Activity: A line belongs in the answer if it contains "down"; copy every such line from the entries below.

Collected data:
------------------------
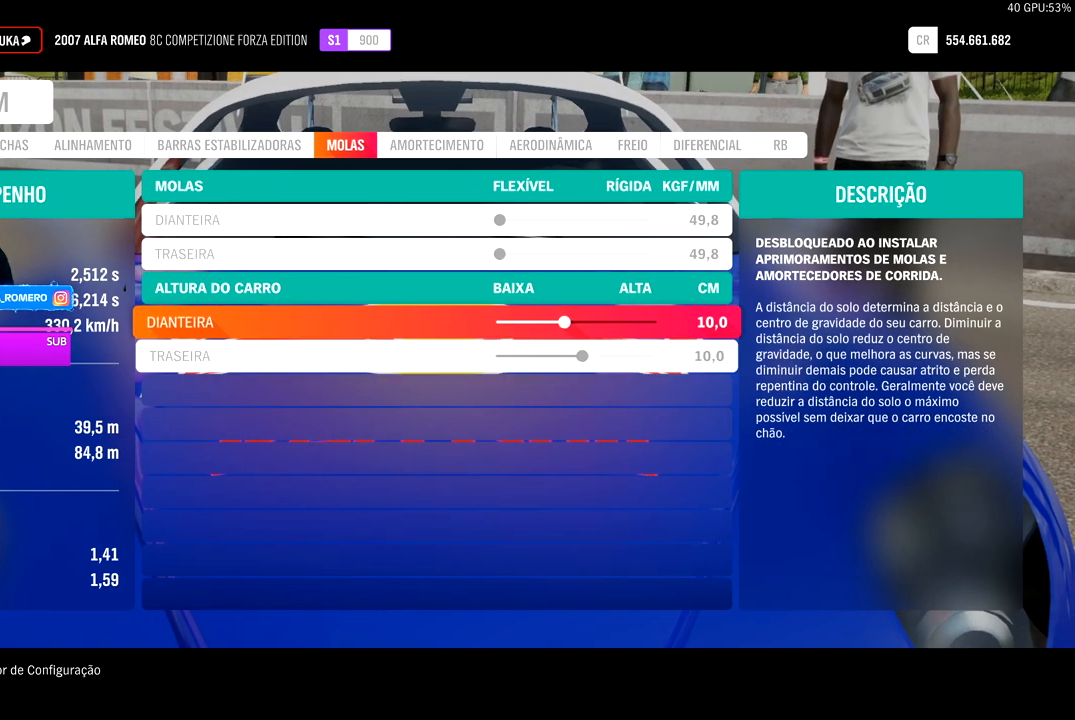
{"buttons": [], "left_stick": "center", "right_stick": "center", "events": [[367, "DPAD_DOWN", "down"], [500, "DPAD_DOWN", "up"]]}
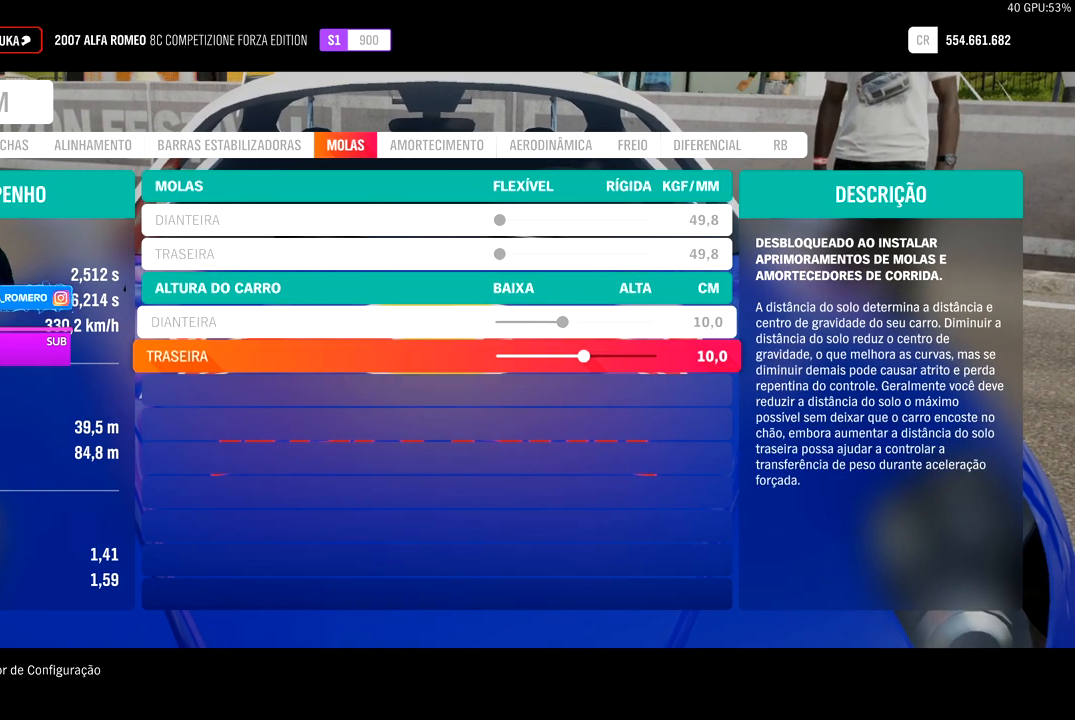
{"buttons": [], "left_stick": "center", "right_stick": "center", "events": [[233, "DPAD_UP", "down"], [333, "DPAD_UP", "up"]]}
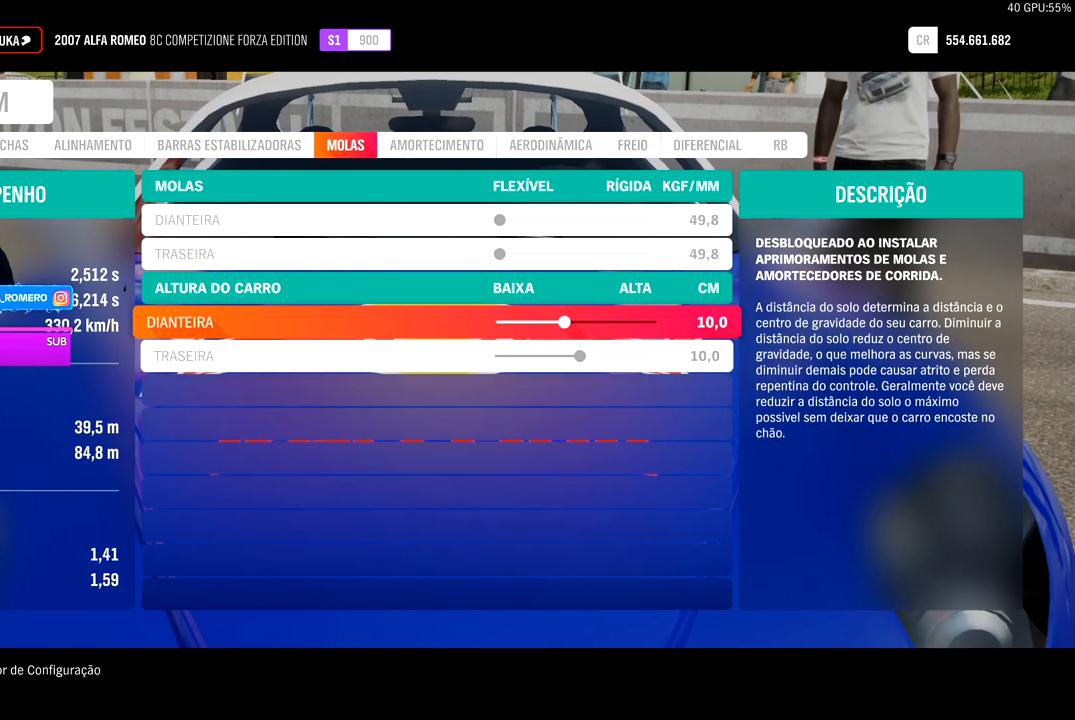
{"buttons": [], "left_stick": "center", "right_stick": "center", "events": []}
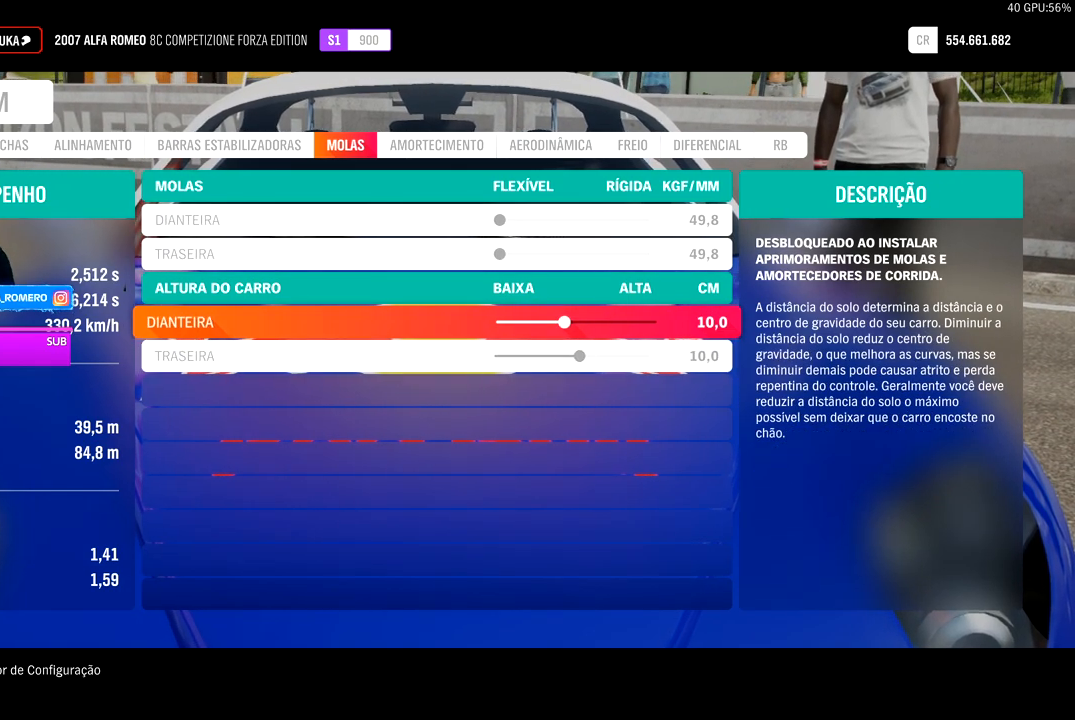
{"buttons": [], "left_stick": "center", "right_stick": "center", "events": []}
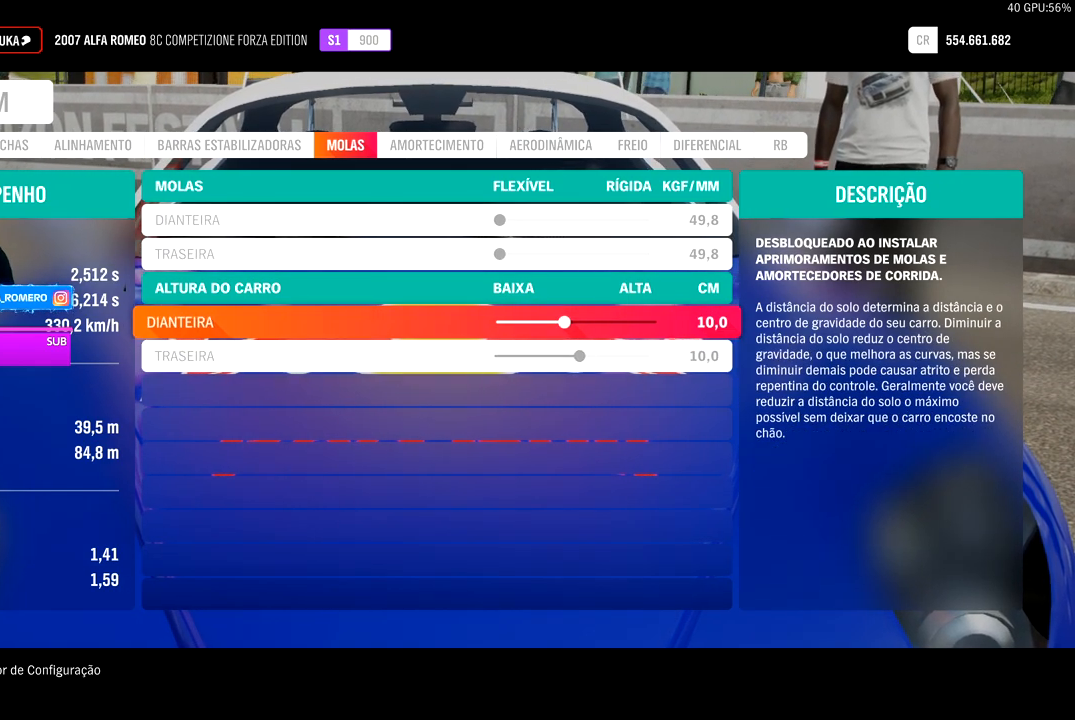
{"buttons": [], "left_stick": "center", "right_stick": "center", "events": []}
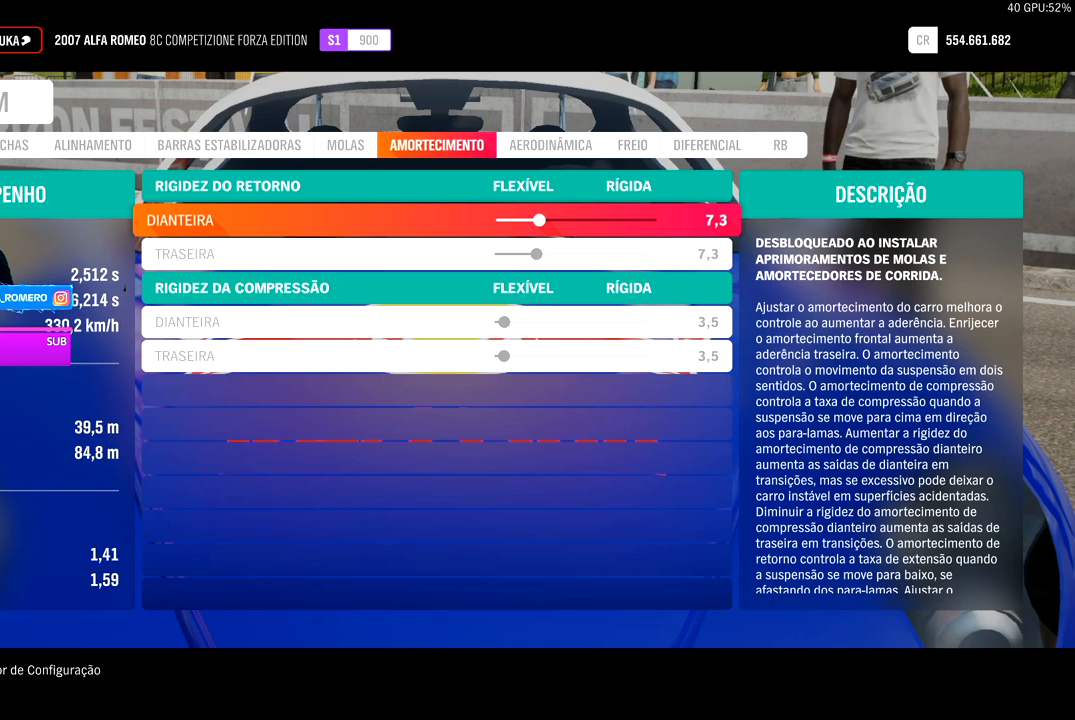
{"buttons": [], "left_stick": "center", "right_stick": "center", "events": []}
------------------------
Solution to this task:
{"buttons": [], "left_stick": "center", "right_stick": "center", "events": [[367, "DPAD_DOWN", "down"], [500, "DPAD_DOWN", "up"]]}
{"buttons": [], "left_stick": "center", "right_stick": "center", "events": [[233, "DPAD_UP", "down"], [333, "DPAD_UP", "up"]]}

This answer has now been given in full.